General Barry McCaffrey noted our limitations on the same episode of Meet the Press as McCain:
MR. GREGORY: General Barry McCaffrey, we’re doing this in a military way, in large part. Our troops are not trained to referee a civil war. From a military point of view, as you come up with strategies, how do you navigate this current reality in Iraq?

GEN. BARRY McCAFFREY: Well, first of all, I’m not sure I know. You know, we’ve got some terrific leadership on the ground. Khalilzad, the ambassador, is brilliant. George Casey’s a very effective commander. We’ve got 135,000 troops, a lot of power on the ground. Having said that, there’s 27 million people. Dr. Nasr, I think, accurately articulated the political problem we’re facing. It’s not going to be solved—the battle of Baghdad won’t be solved by the United States Army. We’ve had 22,000 killed and wounded, two-thirds of our brigades, the ones that aren’t deployed, in the United States Army National Guard now, are not ready to fight. So the surge capability to deal with this from a military perspective is not there.

MR. GREGORY: Do you think more troops are needed at this point?

GEN. McCAFFREY: I’m not sure it’s the right question. First of all, they’re not available. The National Guard brigades—you know, we just had Lieutenant General Blum testifying, we had the chief staff of the Army testifying.
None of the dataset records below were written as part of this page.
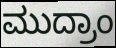
ಮುದ್ರಾಂ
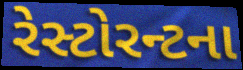
રેસ્ટોરન્ટના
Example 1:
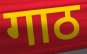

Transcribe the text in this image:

गाठ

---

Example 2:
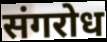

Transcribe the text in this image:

संगरोध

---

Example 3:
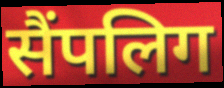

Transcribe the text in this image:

सैंपलिग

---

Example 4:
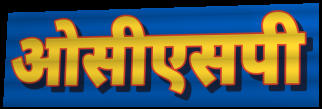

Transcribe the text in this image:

ओसीएसपी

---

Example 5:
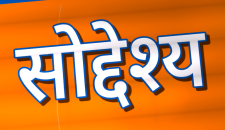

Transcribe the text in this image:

सोद्देश्य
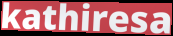
kathiresa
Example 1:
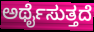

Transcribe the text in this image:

ಅರ್ಥೈಸುತ್ತದೆ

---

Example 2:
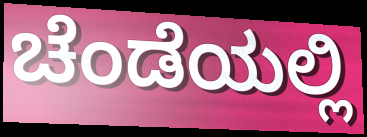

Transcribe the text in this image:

ಚೆಂಡೆಯಲ್ಲಿ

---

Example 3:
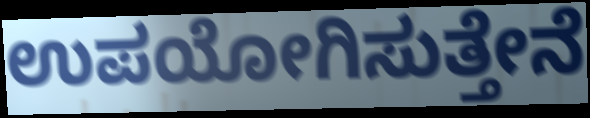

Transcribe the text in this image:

ಉಪಯೋಗಿಸುತ್ತೇನೆ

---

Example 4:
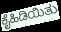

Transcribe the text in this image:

ಕೈಹಿಡಿಯಿತು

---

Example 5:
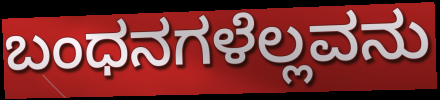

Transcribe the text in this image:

ಬಂಧನಗಳೆಲ್ಲವನು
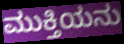
ಮುಕ್ತಿಯನು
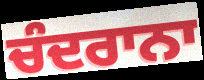
ਚੰਦਰਾਨਾ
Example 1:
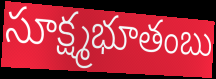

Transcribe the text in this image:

సూక్ష్మభూతంబు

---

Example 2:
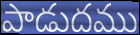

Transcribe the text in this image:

పాడుదము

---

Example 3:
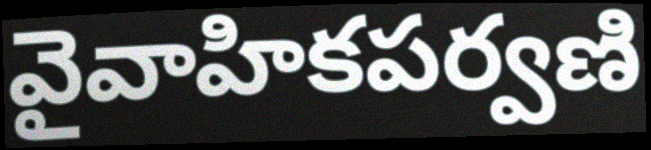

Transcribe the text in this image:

వైవాహికపర్వణి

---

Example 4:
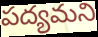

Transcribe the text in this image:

పద్యమని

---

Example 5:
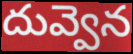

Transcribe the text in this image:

దువ్వెన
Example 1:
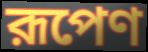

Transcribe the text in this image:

রূপেণ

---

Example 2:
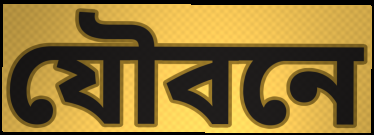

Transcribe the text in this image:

যৌবনে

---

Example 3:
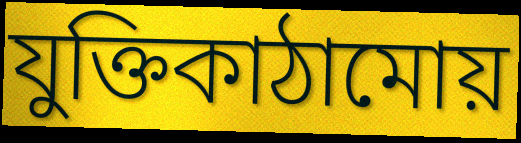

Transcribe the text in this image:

যুক্তিকাঠামোয়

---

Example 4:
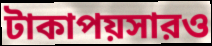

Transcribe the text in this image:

টাকাপয়সারও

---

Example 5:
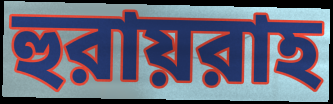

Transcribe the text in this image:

হুরায়রাহ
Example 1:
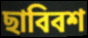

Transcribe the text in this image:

ছাবিবশ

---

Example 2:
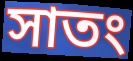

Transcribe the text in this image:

সাতং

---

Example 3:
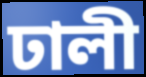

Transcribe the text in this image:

ঢালী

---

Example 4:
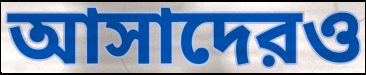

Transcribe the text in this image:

আসাদেরও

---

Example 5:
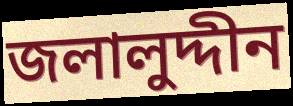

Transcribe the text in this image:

জলালুদ্দীন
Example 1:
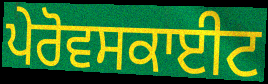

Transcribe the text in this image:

ਪੇਰੋਵਸਕਾਈਟ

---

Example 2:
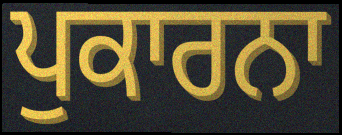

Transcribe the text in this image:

ਪੁਕਾਰਨਾ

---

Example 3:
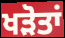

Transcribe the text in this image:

ਖੜੋਤਾਂ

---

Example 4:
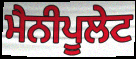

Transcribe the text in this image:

ਮੈਨੀਪੂਲੇਟ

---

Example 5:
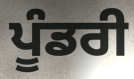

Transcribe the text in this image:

ਪੂੰਡਰੀ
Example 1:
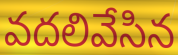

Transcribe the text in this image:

వదలివేసిన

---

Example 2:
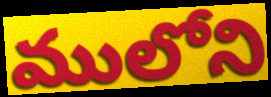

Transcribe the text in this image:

ములోని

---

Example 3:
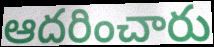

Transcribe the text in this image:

ఆదరించారు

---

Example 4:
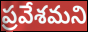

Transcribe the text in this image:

ప్రవేశమని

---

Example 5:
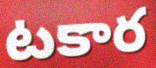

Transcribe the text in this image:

టకార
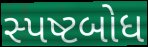
સ્પષ્ટબોધ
The Army is $23 billion short, our equipment’s coming apart, we’re drafting 42-year-old grandmothers to be privates in the Army. I shouldn’t have said draft, asking for volunteers. So I don’t think the combat power is there in the Army and the Marine Corps to solve this problem militarily. We are a safety valve, we’re a peacekeeping mechanism, but the Iraqi security forces are going to have to pull this one together.
Michael Gordon of the New York Times wrote the following in that daily's magazine:
For all this, Anbar has long been what the military calls an “economy of force” operation, which is a polite way of saying that troop requirements elsewhere in Iraq have led American commanders to employ fewer forces in the province than the situation warrants. As a consequence, counterinsurgency operations have taken on the quality of a whack-a-mole arcade game. Every time the Americans have massed force to put out one fire, they have created a vacuum elsewhere that the insurgents have rushed to fill. When the Marines gathered forces to clear Falluja in 2004, they drew troops from the Haditha area, where the insurgents promptly moved in and executed the defenseless local police near the town’s soccer field. The Marines returned in strength to Haditha and established several forward bases, including the one at Barwana, but then many of the troops were sent to the far west when commanders decided to clear Al Qaim, near the Syrian border. And the insurgents filtered back to Haditha.
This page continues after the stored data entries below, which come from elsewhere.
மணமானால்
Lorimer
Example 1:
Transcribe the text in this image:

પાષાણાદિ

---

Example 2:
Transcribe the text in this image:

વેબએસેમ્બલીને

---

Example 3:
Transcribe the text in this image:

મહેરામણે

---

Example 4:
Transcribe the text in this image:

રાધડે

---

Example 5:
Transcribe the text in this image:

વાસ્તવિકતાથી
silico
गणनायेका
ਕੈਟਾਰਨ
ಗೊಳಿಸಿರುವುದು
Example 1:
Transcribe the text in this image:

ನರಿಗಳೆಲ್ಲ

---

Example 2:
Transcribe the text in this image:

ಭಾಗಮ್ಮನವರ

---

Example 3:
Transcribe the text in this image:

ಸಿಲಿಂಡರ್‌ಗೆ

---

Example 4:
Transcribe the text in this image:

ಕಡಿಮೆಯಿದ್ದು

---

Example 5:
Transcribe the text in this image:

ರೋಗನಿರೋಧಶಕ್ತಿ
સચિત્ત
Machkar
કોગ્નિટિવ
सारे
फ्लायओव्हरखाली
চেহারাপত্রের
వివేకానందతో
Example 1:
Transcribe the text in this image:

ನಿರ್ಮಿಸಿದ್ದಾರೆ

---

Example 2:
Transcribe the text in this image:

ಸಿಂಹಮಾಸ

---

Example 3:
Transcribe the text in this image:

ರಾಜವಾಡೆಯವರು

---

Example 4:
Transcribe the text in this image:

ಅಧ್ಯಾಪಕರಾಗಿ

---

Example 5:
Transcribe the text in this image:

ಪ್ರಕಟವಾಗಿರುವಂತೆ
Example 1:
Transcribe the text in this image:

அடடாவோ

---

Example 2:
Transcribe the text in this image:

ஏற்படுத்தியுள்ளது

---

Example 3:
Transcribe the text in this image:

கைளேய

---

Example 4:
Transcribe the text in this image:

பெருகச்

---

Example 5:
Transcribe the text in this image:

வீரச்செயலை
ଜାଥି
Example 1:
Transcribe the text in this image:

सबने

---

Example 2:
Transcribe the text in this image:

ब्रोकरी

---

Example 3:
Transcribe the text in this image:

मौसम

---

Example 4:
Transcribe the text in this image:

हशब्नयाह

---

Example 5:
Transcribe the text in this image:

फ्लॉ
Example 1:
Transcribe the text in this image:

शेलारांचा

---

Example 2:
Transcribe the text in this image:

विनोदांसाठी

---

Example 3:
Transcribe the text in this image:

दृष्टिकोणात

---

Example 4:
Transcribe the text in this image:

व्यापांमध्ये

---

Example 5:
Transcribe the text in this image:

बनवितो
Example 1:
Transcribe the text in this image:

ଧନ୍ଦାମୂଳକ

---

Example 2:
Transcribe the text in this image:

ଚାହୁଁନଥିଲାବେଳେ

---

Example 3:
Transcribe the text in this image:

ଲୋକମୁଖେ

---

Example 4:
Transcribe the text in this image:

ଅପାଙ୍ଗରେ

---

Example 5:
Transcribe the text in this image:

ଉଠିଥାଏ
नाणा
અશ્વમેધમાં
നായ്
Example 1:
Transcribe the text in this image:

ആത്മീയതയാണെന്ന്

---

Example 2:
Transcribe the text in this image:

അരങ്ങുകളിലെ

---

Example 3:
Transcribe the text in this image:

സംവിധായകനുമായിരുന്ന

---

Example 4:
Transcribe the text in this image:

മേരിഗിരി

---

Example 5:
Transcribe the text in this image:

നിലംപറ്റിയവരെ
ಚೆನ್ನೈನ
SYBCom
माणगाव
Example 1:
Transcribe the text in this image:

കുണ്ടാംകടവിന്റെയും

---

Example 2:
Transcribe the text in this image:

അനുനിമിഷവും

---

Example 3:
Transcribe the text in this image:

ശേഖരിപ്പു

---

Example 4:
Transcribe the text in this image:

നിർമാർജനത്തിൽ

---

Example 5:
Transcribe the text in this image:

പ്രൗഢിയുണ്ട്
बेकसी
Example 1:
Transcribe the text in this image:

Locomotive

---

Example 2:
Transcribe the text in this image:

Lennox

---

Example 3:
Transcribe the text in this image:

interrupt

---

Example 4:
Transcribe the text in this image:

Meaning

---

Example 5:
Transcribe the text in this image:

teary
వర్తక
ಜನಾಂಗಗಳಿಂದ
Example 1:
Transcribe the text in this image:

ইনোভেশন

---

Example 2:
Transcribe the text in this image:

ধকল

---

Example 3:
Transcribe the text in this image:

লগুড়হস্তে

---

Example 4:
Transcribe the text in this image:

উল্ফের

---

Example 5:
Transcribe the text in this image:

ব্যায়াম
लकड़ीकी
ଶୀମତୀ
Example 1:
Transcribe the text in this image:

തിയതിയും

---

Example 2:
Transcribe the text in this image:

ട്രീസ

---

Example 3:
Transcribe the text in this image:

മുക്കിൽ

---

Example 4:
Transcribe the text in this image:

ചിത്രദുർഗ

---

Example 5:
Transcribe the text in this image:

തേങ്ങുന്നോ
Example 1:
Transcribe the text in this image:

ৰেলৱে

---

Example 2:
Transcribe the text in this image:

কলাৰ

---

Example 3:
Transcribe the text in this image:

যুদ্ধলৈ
Daniel Byman and Kenneth Pollack wrote in the Washington Post that Iraq is in a civil war and the United States must attempt to prevent a terrible catastrophe for the world (my emphasis):
That point is critical: Ending an all-out civil war typically requires overwhelming military power to nail down a political settlement. It took 30,000 British troops to bring the Irish civil war to an end, 45,000 Syrian troops to conclude the Lebanese civil war, 50,000 NATO troops to stop the Bosnian civil war, and 60,000 to do the job in Kosovo. Considering Iraq's much larger population, it probably would require 450,000 troops to quash an all-out civil war there. Such an effort would require a commitment of enormous military and economic resources, far in excess of what the United States has already put forth.
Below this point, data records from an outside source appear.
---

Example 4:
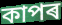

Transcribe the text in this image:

কাপৰ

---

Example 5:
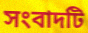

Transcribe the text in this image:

সংবাদটি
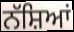
ਨੱਸ਼ਿਆਂ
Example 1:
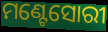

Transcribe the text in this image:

ମଣ୍ଟେସୋରୀ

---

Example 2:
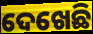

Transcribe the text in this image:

ଦେଖେଛି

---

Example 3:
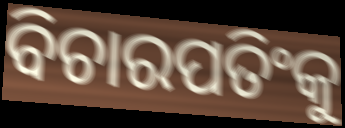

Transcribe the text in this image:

ବିଚାରପତିଂକୁ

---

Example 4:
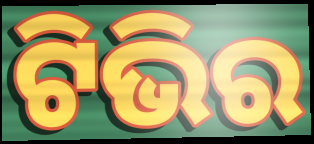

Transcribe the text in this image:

ଟିଭିର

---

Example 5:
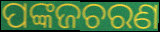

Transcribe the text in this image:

ପଙ୍କଜଚରଣ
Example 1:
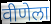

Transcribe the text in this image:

वीणेला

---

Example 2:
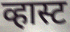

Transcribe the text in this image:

व्हास्ट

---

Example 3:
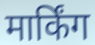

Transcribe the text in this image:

मार्किंग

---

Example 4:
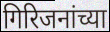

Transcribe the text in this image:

गिरिजनांच्या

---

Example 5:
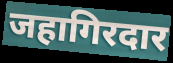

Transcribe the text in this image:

जहागिरदार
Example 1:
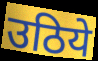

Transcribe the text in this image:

उठिये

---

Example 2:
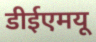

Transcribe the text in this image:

डीईएमयू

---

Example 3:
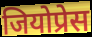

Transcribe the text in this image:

जियोप्रेस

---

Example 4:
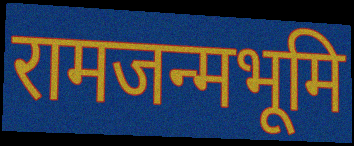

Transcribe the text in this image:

रामजन्मभूमि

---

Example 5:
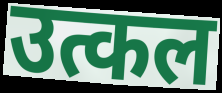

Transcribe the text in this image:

उत्कल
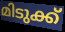
മിടുക്ക്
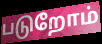
படுறோம்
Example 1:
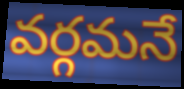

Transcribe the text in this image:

వర్గమనే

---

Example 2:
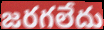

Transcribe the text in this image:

జరగలేదు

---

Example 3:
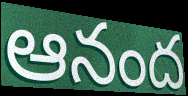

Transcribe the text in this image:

ఆనంద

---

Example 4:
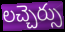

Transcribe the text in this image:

లచ్చెర్సు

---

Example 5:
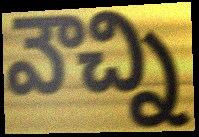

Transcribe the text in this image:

వౌచ్ని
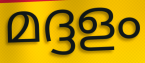
മദ്ദളം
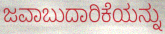
ಜವಾಬುದಾರಿಕೆಯನ್ನು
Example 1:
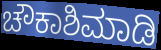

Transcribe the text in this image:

ಚೌಕಾಶಿಮಾಡಿ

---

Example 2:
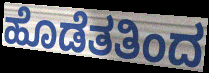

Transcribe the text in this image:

ಹೊಡೆತತಿಂದ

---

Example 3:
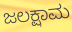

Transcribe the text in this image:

ಜಲಕ್ಷಾಮ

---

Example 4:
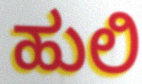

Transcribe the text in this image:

ಹುಲಿ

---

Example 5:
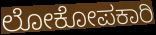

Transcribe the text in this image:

ಲೋಕೋಪಕಾರಿ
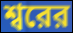
শ্বরের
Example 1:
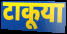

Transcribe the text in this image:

टाकूया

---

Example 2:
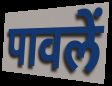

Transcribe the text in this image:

पावलें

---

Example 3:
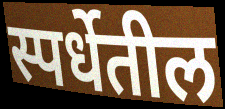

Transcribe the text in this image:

स्पर्धेतील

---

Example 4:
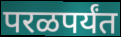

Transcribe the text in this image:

परळपर्यंत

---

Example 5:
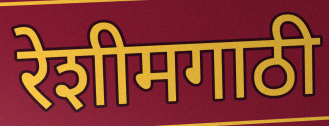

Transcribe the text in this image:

रेशीमगाठी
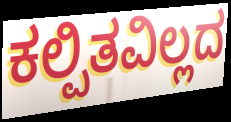
ಕಲ್ಪಿತವಿಲ್ಲದ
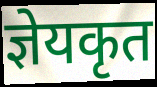
ज्ञेयकृत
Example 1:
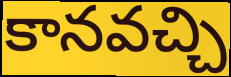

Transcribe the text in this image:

కానవచ్చి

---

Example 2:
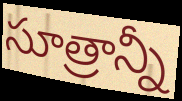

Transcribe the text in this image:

సూత్రాన్నీ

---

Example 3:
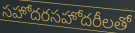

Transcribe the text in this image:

సహోదరసహోదరీలతో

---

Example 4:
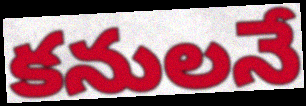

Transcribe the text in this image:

కనులనే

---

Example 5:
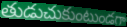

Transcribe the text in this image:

తుడుచుకుంటుండగా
"Stay the course" will not work. Ken Mehlman's "adapting to win" is disdainful politicking to save 2006 for the GOP (perhaps at the expense of their national security credentials). 450,000 troops in Iraq? That's a draft. That's what George W. Bush has in front of him -- though he probably does not realize it. It's raised taxes and raised conscripts or it's terrible and prolonged bloodshed throughout a volatile and influential region.